(Transcribed page contents)
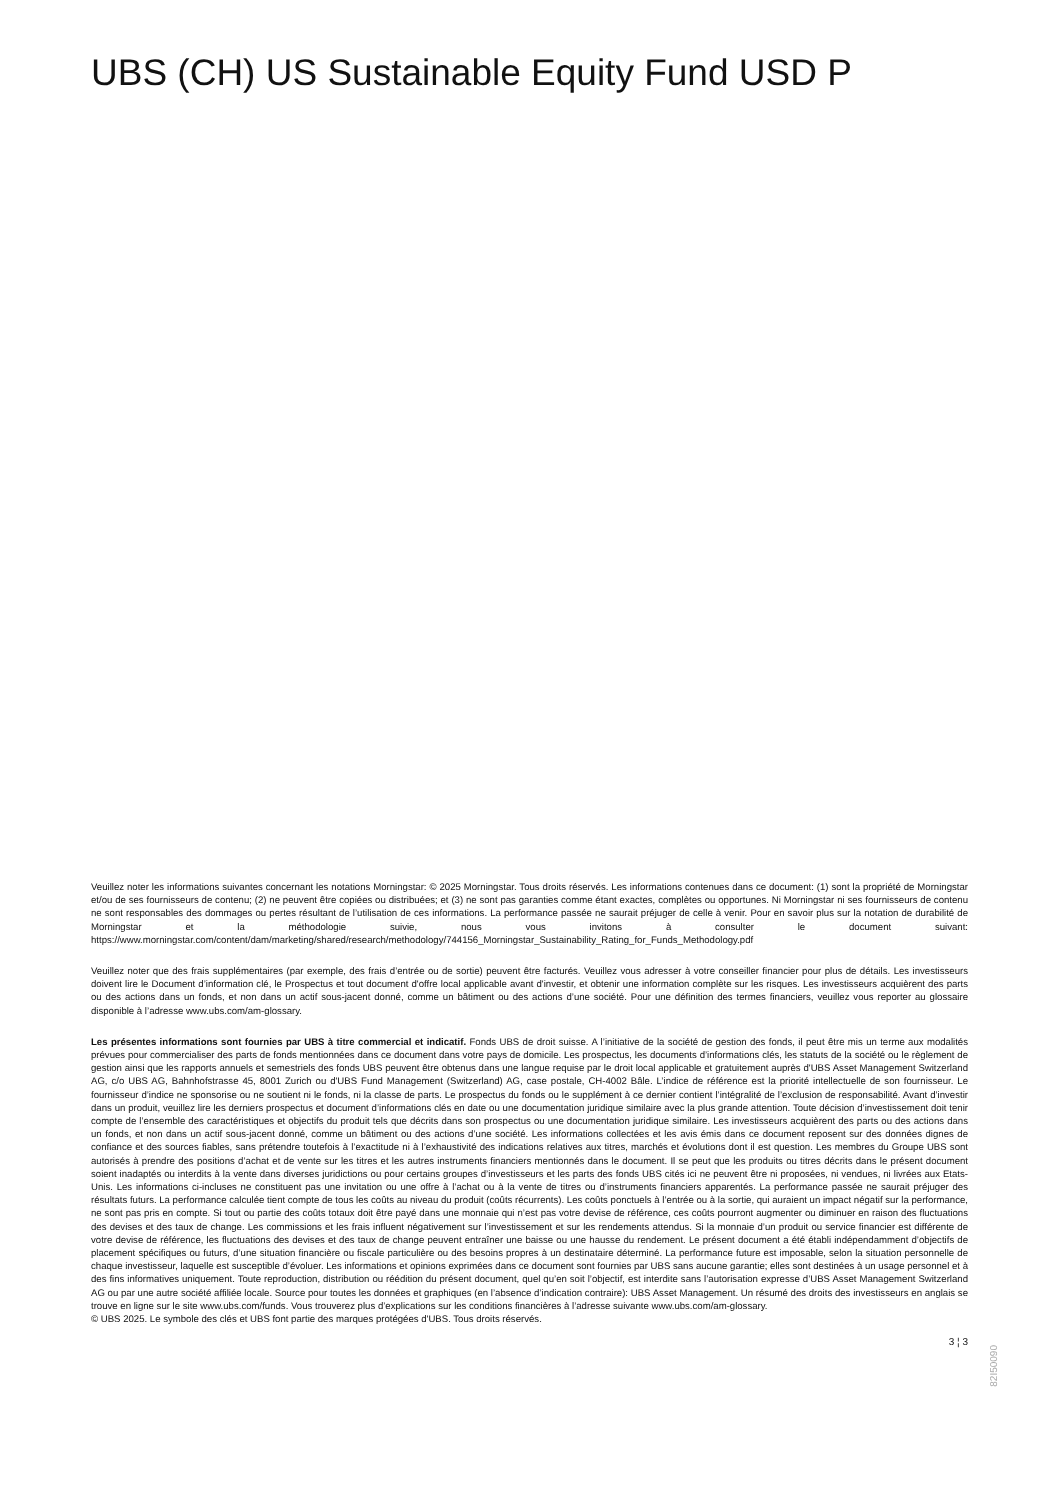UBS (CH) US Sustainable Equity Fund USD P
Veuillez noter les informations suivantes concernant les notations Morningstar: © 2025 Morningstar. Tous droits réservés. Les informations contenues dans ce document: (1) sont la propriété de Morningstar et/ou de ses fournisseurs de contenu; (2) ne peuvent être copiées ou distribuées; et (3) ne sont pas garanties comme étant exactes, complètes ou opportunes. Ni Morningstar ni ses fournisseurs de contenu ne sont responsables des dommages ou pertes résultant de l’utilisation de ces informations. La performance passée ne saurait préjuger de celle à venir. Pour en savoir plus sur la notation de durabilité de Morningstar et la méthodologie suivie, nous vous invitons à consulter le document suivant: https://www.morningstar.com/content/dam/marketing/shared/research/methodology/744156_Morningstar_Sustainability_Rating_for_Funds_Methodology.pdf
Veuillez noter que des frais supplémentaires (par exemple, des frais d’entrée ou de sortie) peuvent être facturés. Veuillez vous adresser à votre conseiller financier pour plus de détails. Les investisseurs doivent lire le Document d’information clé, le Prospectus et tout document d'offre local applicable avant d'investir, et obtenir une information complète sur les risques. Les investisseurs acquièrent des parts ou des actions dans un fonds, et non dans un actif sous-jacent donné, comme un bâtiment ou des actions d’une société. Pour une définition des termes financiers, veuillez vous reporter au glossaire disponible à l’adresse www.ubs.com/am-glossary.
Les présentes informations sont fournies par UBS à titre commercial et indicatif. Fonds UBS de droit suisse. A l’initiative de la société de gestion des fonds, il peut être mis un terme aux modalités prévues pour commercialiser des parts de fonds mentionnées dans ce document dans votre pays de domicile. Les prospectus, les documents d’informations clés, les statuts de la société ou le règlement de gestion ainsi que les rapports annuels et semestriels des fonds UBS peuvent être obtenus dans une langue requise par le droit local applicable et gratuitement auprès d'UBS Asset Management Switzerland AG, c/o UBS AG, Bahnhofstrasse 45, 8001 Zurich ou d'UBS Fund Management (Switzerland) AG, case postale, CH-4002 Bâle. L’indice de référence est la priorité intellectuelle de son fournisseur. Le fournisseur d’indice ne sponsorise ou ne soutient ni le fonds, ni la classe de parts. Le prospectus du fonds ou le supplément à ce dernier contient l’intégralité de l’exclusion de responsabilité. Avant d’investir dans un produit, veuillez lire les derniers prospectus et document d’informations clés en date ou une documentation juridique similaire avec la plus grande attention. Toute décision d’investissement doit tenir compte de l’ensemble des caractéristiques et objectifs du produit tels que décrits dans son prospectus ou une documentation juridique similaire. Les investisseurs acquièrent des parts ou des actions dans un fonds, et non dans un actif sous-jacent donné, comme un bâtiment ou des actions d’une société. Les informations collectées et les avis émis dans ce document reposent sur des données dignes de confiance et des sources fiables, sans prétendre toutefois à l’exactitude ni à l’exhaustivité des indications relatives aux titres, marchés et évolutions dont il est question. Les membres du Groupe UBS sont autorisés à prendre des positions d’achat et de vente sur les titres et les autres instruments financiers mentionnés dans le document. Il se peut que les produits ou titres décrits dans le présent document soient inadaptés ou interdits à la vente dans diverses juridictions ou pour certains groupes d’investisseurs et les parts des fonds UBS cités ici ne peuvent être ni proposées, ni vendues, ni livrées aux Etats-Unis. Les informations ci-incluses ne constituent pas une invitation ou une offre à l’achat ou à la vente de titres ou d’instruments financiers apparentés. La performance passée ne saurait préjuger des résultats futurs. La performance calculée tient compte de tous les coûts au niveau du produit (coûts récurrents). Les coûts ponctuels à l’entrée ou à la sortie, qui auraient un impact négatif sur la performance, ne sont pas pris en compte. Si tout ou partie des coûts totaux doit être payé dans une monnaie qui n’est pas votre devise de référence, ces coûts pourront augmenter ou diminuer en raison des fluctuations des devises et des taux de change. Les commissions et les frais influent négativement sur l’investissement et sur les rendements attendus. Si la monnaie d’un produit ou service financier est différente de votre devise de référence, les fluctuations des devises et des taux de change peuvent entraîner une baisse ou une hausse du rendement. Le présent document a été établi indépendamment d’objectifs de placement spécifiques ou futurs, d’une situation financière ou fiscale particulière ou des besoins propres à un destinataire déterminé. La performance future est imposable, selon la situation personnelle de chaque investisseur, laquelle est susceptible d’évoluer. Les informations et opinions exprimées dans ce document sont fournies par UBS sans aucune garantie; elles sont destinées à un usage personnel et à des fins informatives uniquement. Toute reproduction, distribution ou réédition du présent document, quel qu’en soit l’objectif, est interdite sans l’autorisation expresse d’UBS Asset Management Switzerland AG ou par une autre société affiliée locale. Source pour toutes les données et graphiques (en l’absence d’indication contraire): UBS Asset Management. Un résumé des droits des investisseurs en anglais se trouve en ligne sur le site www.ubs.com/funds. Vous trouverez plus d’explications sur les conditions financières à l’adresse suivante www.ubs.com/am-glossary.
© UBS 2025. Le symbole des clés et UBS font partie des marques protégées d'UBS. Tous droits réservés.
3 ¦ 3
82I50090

#### Aim of the task
What is needed here is each line above set down word for word, minus the images.

#### Answer area
UBS (CH) US Sustainable Equity Fund USD P
Veuillez noter les informations suivantes concernant les notations Morningstar: © 2025 Morningstar. Tous droits réservés. Les informations contenues dans ce document: (1) sont la propriété de Morningstar et/ou de ses fournisseurs de contenu; (2) ne peuvent être copiées ou distribuées; et (3) ne sont pas garanties comme étant exactes, complètes ou opportunes. Ni Morningstar ni ses fournisseurs de contenu ne sont responsables des dommages ou pertes résultant de l’utilisation de ces informations. La performance passée ne saurait préjuger de celle à venir. Pour en savoir plus sur la notation de durabilité de Morningstar et la méthodologie suivie, nous vous invitons à consulter le document suivant: https://www.morningstar.com/content/dam/marketing/shared/research/methodology/744156_Morningstar_Sustainability_Rating_for_Funds_Methodology.pdf
Veuillez noter que des frais supplémentaires (par exemple, des frais d’entrée ou de sortie) peuvent être facturés. Veuillez vous adresser à votre conseiller financier pour plus de détails. Les investisseurs doivent lire le Document d’information clé, le Prospectus et tout document d'offre local applicable avant d'investir, et obtenir une information complète sur les risques. Les investisseurs acquièrent des parts ou des actions dans un fonds, et non dans un actif sous-jacent donné, comme un bâtiment ou des actions d’une société. Pour une définition des termes financiers, veuillez vous reporter au glossaire disponible à l’adresse www.ubs.com/am-glossary.
Les présentes informations sont fournies par UBS à titre commercial et indicatif. Fonds UBS de droit suisse. A l’initiative de la société de gestion des fonds, il peut être mis un terme aux modalités prévues pour commercialiser des parts de fonds mentionnées dans ce document dans votre pays de domicile. Les prospectus, les documents d’informations clés, les statuts de la société ou le règlement de gestion ainsi que les rapports annuels et semestriels des fonds UBS peuvent être obtenus dans une langue requise par le droit local applicable et gratuitement auprès d'UBS Asset Management Switzerland AG, c/o UBS AG, Bahnhofstrasse 45, 8001 Zurich ou d'UBS Fund Management (Switzerland) AG, case postale, CH-4002 Bâle. L’indice de référence est la priorité intellectuelle de son fournisseur. Le fournisseur d’indice ne sponsorise ou ne soutient ni le fonds, ni la classe de parts. Le prospectus du fonds ou le supplément à ce dernier contient l’intégralité de l’exclusion de responsabilité. Avant d’investir dans un produit, veuillez lire les derniers prospectus et document d’informations clés en date ou une documentation juridique similaire avec la plus grande attention. Toute décision d’investissement doit tenir compte de l’ensemble des caractéristiques et objectifs du produit tels que décrits dans son prospectus ou une documentation juridique similaire. Les investisseurs acquièrent des parts ou des actions dans un fonds, et non dans un actif sous-jacent donné, comme un bâtiment ou des actions d’une société. Les informations collectées et les avis émis dans ce document reposent sur des données dignes de confiance et des sources fiables, sans prétendre toutefois à l’exactitude ni à l’exhaustivité des indications relatives aux titres, marchés et évolutions dont il est question. Les membres du Groupe UBS sont autorisés à prendre des positions d’achat et de vente sur les titres et les autres instruments financiers mentionnés dans le document. Il se peut que les produits ou titres décrits dans le présent document soient inadaptés ou interdits à la vente dans diverses juridictions ou pour certains groupes d’investisseurs et les parts des fonds UBS cités ici ne peuvent être ni proposées, ni vendues, ni livrées aux Etats-Unis. Les informations ci-incluses ne constituent pas une invitation ou une offre à l’achat ou à la vente de titres ou d’instruments financiers apparentés. La performance passée ne saurait préjuger des résultats futurs. La performance calculée tient compte de tous les coûts au niveau du produit (coûts récurrents). Les coûts ponctuels à l’entrée ou à la sortie, qui auraient un impact négatif sur la performance, ne sont pas pris en compte. Si tout ou partie des coûts totaux doit être payé dans une monnaie qui n’est pas votre devise de référence, ces coûts pourront augmenter ou diminuer en raison des fluctuations des devises et des taux de change. Les commissions et les frais influent négativement sur l’investissement et sur les rendements attendus. Si la monnaie d’un produit ou service financier est différente de votre devise de référence, les fluctuations des devises et des taux de change peuvent entraîner une baisse ou une hausse du rendement. Le présent document a été établi indépendamment d’objectifs de placement spécifiques ou futurs, d’une situation financière ou fiscale particulière ou des besoins propres à un destinataire déterminé. La performance future est imposable, selon la situation personnelle de chaque investisseur, laquelle est susceptible d’évoluer. Les informations et opinions exprimées dans ce document sont fournies par UBS sans aucune garantie; elles sont destinées à un usage personnel et à des fins informatives uniquement. Toute reproduction, distribution ou réédition du présent document, quel qu’en soit l’objectif, est interdite sans l’autorisation expresse d’UBS Asset Management Switzerland AG ou par une autre société affiliée locale. Source pour toutes les données et graphiques (en l’absence d’indication contraire): UBS Asset Management. Un résumé des droits des investisseurs en anglais se trouve en ligne sur le site www.ubs.com/funds. Vous trouverez plus d’explications sur les conditions financières à l’adresse suivante www.ubs.com/am-glossary.
© UBS 2025. Le symbole des clés et UBS font partie des marques protégées d'UBS. Tous droits réservés.
3 ¦ 3
82I50090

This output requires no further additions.